As president, Joannes led the Packers through multiple financially challenging times. In the first years of his presidency, the Packers lost a lawsuit initiated by a fan who fell out of the stands at City Stadium. The payout from the lawsuit, as well as the ongoing Great Depression, brought the corporation into insolvency. NFL owners transferred the franchise into Joannes' name in 1933. After a $6,000 loan from Joannes, the corporation was reorganized in 1935 into its current form, now known as Green Bay Packers, Inc. This reorganization was supported by another stock sale that was led by Joannes in 1935 that raised $15,000 and maintained the publicly owned, non-profit status of the Packers. During his time as president, the Packers won 133 games, were crowned NFL Champions five times, and only suffered one season with a losing record. Joannes also helped lead the team during World War II, when multiple NFL players were called into service and were unable to compete.

Joannes retired as president and from the executive committee in 1947 to focus on his grocery business. He was reelected to the executive committee in 1950 where he helped organize the third stock sale after the departure of co-founder Curly Lambeau. This stock sale raised over $100,000 and helped keep the team in the Green Bay. He served on the executive committee for nine more years, also holding the titles of chairman of the board from 1950 to 1953 and vice president from 1953 to 1959. He was also given the title director emeritus from 1980 to 1982.

==Personal life==
Joannes married Helen Gittins of DePere, Wisconsin on June 17, 1920. The marriage produced one son: Thomas Joannes. In the 1930s Helen founded the Green Bay Service League and was very active in the community; she died in 1969. Joannes remarried in 1972. He had one step-son from the marriage: William Baker. After suffering from various health issues in the 1970s, Joannes died on September 20, 1982, at his home in Tucson, Arizona.

==Legacy==
As a member of The Hungry Five, Joannes was responsible for helping the Packers survive during its formative years. He personally loaned the team money and led two separate stock sales. His leadership during the stock sales helped maintain the non-profit and public-ownership status of the Packers, which was critical to keeping the Packers in Green Bay. Under his leadership as president, the Packers would become one of the most successful and well-respected franchises in the NFL. Joannes served on the Packers board of directors for 58 years, making him the longest tenured director in team history. He also represented the Packers on various NFL committees during his time on the board. In recognition of his various contributions, Joannes was elected to the Green Bay Packers Hall of Fame in 1981.

■ **The data**
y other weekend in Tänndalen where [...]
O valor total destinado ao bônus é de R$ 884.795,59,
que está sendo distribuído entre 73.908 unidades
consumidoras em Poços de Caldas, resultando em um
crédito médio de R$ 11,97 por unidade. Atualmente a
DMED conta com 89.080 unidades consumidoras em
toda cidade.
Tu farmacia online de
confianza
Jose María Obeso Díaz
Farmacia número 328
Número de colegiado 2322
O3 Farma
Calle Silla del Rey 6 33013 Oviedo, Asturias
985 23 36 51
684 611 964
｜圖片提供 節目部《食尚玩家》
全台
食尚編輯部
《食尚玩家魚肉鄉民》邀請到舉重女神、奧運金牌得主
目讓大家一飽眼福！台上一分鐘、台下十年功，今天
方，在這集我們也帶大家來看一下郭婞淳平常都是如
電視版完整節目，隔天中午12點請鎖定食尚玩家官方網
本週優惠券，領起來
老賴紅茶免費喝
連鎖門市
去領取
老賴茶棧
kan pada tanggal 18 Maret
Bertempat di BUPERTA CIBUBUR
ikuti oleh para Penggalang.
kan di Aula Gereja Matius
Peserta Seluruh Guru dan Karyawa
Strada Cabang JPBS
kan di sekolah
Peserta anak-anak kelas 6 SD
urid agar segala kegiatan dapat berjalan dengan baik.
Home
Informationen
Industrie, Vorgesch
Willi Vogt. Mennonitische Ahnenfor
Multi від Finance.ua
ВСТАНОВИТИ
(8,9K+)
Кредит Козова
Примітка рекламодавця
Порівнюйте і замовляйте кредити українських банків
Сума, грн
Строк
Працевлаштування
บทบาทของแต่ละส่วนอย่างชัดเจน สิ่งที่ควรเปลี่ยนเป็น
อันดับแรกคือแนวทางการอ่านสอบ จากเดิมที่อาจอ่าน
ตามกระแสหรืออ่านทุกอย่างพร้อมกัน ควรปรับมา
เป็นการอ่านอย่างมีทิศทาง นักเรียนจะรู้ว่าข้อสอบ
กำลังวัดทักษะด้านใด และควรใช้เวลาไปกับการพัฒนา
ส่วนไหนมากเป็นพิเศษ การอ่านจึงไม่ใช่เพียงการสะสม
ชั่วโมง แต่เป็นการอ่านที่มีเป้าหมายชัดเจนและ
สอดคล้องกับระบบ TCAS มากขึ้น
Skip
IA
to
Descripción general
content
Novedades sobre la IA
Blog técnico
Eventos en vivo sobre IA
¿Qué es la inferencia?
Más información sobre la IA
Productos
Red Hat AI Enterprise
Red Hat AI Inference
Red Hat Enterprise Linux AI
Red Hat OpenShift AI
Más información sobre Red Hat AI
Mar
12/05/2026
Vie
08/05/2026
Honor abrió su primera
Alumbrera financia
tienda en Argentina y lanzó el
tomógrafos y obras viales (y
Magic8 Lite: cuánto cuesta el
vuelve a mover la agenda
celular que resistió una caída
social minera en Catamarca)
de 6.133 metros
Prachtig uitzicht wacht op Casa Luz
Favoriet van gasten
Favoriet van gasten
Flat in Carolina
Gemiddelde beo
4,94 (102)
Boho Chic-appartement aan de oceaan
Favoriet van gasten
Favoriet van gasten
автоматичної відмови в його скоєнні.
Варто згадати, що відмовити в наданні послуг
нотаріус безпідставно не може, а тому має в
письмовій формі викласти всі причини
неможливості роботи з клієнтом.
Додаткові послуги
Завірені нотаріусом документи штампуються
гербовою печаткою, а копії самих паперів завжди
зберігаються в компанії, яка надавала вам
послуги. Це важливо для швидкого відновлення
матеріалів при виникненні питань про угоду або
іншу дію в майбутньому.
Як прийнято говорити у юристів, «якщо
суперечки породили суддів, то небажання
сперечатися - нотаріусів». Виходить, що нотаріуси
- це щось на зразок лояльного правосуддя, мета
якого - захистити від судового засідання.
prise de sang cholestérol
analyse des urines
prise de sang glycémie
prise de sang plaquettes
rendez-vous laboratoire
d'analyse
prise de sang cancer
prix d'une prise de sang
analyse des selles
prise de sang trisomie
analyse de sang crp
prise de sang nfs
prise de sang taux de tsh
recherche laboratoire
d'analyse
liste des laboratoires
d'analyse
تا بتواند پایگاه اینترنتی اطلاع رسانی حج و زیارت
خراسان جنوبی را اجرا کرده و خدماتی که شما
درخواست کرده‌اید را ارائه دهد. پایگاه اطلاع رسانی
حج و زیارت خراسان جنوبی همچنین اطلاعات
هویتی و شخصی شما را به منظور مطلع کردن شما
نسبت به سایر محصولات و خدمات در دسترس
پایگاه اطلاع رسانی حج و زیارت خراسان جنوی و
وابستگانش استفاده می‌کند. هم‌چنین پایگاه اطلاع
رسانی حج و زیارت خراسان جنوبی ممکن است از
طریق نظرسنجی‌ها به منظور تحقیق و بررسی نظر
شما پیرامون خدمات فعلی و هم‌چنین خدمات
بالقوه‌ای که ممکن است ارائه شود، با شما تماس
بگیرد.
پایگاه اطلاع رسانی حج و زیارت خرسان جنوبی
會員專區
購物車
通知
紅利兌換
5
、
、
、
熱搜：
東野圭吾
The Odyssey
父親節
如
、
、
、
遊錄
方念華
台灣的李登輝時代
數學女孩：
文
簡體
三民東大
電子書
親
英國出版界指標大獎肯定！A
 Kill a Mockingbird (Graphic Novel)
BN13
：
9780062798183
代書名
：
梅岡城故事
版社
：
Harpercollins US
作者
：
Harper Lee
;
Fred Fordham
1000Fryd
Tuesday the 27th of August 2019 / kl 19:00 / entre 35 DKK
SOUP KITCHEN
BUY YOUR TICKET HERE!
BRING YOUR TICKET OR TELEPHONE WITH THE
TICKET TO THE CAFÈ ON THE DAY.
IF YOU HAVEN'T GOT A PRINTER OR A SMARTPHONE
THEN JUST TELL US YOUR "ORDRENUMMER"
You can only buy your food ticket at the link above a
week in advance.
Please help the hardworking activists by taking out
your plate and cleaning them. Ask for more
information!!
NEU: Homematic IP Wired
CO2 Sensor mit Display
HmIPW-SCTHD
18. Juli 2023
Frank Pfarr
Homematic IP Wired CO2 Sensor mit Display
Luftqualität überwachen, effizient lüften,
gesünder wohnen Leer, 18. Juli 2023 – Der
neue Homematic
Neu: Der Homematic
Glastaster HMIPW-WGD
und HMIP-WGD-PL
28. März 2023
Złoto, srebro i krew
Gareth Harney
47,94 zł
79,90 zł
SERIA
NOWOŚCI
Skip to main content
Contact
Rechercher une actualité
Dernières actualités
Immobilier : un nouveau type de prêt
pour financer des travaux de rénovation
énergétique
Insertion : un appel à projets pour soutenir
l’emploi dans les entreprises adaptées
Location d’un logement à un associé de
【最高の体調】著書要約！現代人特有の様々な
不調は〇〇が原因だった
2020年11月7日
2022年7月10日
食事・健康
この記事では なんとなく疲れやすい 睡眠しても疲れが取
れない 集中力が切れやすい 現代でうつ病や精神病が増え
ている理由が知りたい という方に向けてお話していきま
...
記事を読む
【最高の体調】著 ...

■ **Problem description**
Answer these questions using the text on Joannes and the Packers, giving each answer the same letter as its question.
(a) How much money did the stock sale Joannes led in 1935 raise?
(b) Whom did Joannes marry on June 17, 1920?
(c) In what year was Joannes elected to the Green Bay Packers Hall of Fame?

■ **Solution to this task**
(a) $15,000
(b) Helen Gittins of DePere, Wisconsin
(c) 1981